_Task to carry out:_ Reproduce every line of the entries below word for word, from the first kingdom line through the last.

_Records supplied:_
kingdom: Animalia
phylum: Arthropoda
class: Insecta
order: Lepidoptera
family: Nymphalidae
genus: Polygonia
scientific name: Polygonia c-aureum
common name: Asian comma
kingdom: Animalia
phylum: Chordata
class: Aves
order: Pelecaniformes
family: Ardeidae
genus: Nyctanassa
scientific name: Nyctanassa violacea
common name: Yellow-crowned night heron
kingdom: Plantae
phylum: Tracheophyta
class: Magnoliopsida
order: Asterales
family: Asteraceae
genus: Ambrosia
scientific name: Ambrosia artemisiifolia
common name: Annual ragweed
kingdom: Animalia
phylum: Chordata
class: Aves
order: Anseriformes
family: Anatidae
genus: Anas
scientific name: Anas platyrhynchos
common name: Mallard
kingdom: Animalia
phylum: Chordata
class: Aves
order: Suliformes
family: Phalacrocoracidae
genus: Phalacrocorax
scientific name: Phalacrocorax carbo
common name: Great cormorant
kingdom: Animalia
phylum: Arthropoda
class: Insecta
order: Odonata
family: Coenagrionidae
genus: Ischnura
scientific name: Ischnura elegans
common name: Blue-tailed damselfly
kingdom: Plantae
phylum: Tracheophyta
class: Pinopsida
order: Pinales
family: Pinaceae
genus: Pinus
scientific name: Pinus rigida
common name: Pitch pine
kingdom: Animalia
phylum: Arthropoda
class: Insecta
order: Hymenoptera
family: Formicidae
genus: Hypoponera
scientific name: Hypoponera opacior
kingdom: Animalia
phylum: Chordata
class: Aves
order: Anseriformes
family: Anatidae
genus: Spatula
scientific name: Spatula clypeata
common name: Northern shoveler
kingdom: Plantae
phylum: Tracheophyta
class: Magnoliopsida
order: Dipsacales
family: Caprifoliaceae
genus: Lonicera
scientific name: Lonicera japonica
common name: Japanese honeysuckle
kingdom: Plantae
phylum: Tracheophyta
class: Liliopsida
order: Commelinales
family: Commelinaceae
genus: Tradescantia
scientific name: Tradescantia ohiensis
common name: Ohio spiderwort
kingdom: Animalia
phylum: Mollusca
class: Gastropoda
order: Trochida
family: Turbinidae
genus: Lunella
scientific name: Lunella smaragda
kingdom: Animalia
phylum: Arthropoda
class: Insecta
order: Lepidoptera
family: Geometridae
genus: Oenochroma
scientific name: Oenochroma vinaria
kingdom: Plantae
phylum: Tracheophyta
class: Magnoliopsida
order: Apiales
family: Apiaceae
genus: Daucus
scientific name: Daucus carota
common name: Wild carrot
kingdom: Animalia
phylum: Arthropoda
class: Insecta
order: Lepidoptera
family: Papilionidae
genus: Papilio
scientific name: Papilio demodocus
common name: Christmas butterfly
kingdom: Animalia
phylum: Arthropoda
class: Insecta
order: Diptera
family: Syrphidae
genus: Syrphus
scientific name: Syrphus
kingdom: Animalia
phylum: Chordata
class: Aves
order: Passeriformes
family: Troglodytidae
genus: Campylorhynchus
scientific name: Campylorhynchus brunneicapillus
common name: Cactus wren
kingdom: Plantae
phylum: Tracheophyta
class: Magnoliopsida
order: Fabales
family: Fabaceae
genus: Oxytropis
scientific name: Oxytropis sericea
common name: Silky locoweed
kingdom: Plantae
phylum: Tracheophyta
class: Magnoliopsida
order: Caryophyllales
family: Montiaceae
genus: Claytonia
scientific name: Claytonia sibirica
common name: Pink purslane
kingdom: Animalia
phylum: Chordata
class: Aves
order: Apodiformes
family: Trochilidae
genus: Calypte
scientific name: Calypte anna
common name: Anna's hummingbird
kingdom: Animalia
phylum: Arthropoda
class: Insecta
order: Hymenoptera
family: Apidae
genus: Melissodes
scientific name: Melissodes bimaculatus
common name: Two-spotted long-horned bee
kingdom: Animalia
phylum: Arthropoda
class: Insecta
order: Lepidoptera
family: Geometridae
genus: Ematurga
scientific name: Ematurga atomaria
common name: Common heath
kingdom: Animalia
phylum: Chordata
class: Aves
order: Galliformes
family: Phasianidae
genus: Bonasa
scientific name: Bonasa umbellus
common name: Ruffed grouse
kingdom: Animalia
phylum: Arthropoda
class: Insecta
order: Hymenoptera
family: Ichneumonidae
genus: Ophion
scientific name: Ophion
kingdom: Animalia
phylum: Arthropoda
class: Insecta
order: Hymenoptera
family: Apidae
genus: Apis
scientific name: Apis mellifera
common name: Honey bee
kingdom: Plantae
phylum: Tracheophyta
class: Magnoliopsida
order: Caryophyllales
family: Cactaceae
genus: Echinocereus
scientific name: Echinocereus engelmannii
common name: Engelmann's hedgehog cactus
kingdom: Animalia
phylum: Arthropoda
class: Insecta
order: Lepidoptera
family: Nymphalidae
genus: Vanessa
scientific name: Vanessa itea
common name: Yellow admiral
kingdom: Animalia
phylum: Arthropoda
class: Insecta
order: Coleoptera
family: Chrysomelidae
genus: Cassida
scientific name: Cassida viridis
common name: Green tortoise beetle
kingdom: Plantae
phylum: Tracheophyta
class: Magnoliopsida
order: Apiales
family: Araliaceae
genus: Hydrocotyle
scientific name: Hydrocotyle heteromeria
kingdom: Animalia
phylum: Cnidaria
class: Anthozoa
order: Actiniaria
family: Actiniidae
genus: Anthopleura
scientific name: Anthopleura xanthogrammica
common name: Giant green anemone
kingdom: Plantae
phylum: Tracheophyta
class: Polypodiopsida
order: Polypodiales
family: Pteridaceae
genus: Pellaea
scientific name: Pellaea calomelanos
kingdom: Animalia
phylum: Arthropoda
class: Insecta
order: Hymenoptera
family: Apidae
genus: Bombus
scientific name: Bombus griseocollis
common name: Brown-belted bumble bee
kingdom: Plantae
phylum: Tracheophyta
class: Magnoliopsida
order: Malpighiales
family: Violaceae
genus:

_Response below:_
kingdom: Animalia
phylum: Arthropoda
class: Insecta
order: Lepidoptera
family: Nymphalidae
genus: Polygonia
scientific name: Polygonia c-aureum
common name: Asian comma
kingdom: Animalia
phylum: Chordata
class: Aves
order: Pelecaniformes
family: Ardeidae
genus: Nyctanassa
scientific name: Nyctanassa violacea
common name: Yellow-crowned night heron
kingdom: Plantae
phylum: Tracheophyta
class: Magnoliopsida
order: Asterales
family: Asteraceae
genus: Ambrosia
scientific name: Ambrosia artemisiifolia
common name: Annual ragweed
kingdom: Animalia
phylum: Chordata
class: Aves
order: Anseriformes
family: Anatidae
genus: Anas
scientific name: Anas platyrhynchos
common name: Mallard
kingdom: Animalia
phylum: Chordata
class: Aves
order: Suliformes
family: Phalacrocoracidae
genus: Phalacrocorax
scientific name: Phalacrocorax carbo
common name: Great cormorant
kingdom: Animalia
phylum: Arthropoda
class: Insecta
order: Odonata
family: Coenagrionidae
genus: Ischnura
scientific name: Ischnura elegans
common name: Blue-tailed damselfly
kingdom: Plantae
phylum: Tracheophyta
class: Pinopsida
order: Pinales
family: Pinaceae
genus: Pinus
scientific name: Pinus rigida
common name: Pitch pine
kingdom: Animalia
phylum: Arthropoda
class: Insecta
order: Hymenoptera
family: Formicidae
genus: Hypoponera
scientific name: Hypoponera opacior
kingdom: Animalia
phylum: Chordata
class: Aves
order: Anseriformes
family: Anatidae
genus: Spatula
scientific name: Spatula clypeata
common name: Northern shoveler
kingdom: Plantae
phylum: Tracheophyta
class: Magnoliopsida
order: Dipsacales
family: Caprifoliaceae
genus: Lonicera
scientific name: Lonicera japonica
common name: Japanese honeysuckle
kingdom: Plantae
phylum: Tracheophyta
class: Liliopsida
order: Commelinales
family: Commelinaceae
genus: Tradescantia
scientific name: Tradescantia ohiensis
common name: Ohio spiderwort
kingdom: Animalia
phylum: Mollusca
class: Gastropoda
order: Trochida
family: Turbinidae
genus: Lunella
scientific name: Lunella smaragda
kingdom: Animalia
phylum: Arthropoda
class: Insecta
order: Lepidoptera
family: Geometridae
genus: Oenochroma
scientific name: Oenochroma vinaria
kingdom: Plantae
phylum: Tracheophyta
class: Magnoliopsida
order: Apiales
family: Apiaceae
genus: Daucus
scientific name: Daucus carota
common name: Wild carrot
kingdom: Animalia
phylum: Arthropoda
class: Insecta
order: Lepidoptera
family: Papilionidae
genus: Papilio
scientific name: Papilio demodocus
common name: Christmas butterfly
kingdom: Animalia
phylum: Arthropoda
class: Insecta
order: Diptera
family: Syrphidae
genus: Syrphus
scientific name: Syrphus
kingdom: Animalia
phylum: Chordata
class: Aves
order: Passeriformes
family: Troglodytidae
genus: Campylorhynchus
scientific name: Campylorhynchus brunneicapillus
common name: Cactus wren
kingdom: Plantae
phylum: Tracheophyta
class: Magnoliopsida
order: Fabales
family: Fabaceae
genus: Oxytropis
scientific name: Oxytropis sericea
common name: Silky locoweed
kingdom: Plantae
phylum: Tracheophyta
class: Magnoliopsida
order: Caryophyllales
family: Montiaceae
genus: Claytonia
scientific name: Claytonia sibirica
common name: Pink purslane
kingdom: Animalia
phylum: Chordata
class: Aves
order: Apodiformes
family: Trochilidae
genus: Calypte
scientific name: Calypte anna
common name: Anna's hummingbird
kingdom: Animalia
phylum: Arthropoda
class: Insecta
order: Hymenoptera
family: Apidae
genus: Melissodes
scientific name: Melissodes bimaculatus
common name: Two-spotted long-horned bee
kingdom: Animalia
phylum: Arthropoda
class: Insecta
order: Lepidoptera
family: Geometridae
genus: Ematurga
scientific name: Ematurga atomaria
common name: Common heath
kingdom: Animalia
phylum: Chordata
class: Aves
order: Galliformes
family: Phasianidae
genus: Bonasa
scientific name: Bonasa umbellus
common name: Ruffed grouse
kingdom: Animalia
phylum: Arthropoda
class: Insecta
order: Hymenoptera
family: Ichneumonidae
genus: Ophion
scientific name: Ophion
kingdom: Animalia
phylum: Arthropoda
class: Insecta
order: Hymenoptera
family: Apidae
genus: Apis
scientific name: Apis mellifera
common name: Honey bee
kingdom: Plantae
phylum: Tracheophyta
class: Magnoliopsida
order: Caryophyllales
family: Cactaceae
genus: Echinocereus
scientific name: Echinocereus engelmannii
common name: Engelmann's hedgehog cactus
kingdom: Animalia
phylum: Arthropoda
class: Insecta
order: Lepidoptera
family: Nymphalidae
genus: Vanessa
scientific name: Vanessa itea
common name: Yellow admiral
kingdom: Animalia
phylum: Arthropoda
class: Insecta
order: Coleoptera
family: Chrysomelidae
genus: Cassida
scientific name: Cassida viridis
common name: Green tortoise beetle
kingdom: Plantae
phylum: Tracheophyta
class: Magnoliopsida
order: Apiales
family: Araliaceae
genus: Hydrocotyle
scientific name: Hydrocotyle heteromeria
kingdom: Animalia
phylum: Cnidaria
class: Anthozoa
order: Actiniaria
family: Actiniidae
genus: Anthopleura
scientific name: Anthopleura xanthogrammica
common name: Giant green anemone
kingdom: Plantae
phylum: Tracheophyta
class: Polypodiopsida
order: Polypodiales
family: Pteridaceae
genus: Pellaea
scientific name: Pellaea calomelanos
kingdom: Animalia
phylum: Arthropoda
class: Insecta
order: Hymenoptera
family: Apidae
genus: Bombus
scientific name: Bombus griseocollis
common name: Brown-belted bumble bee
kingdom: Plantae
phylum: Tracheophyta
class: Magnoliopsida
order: Malpighiales
family: Violaceae
genus:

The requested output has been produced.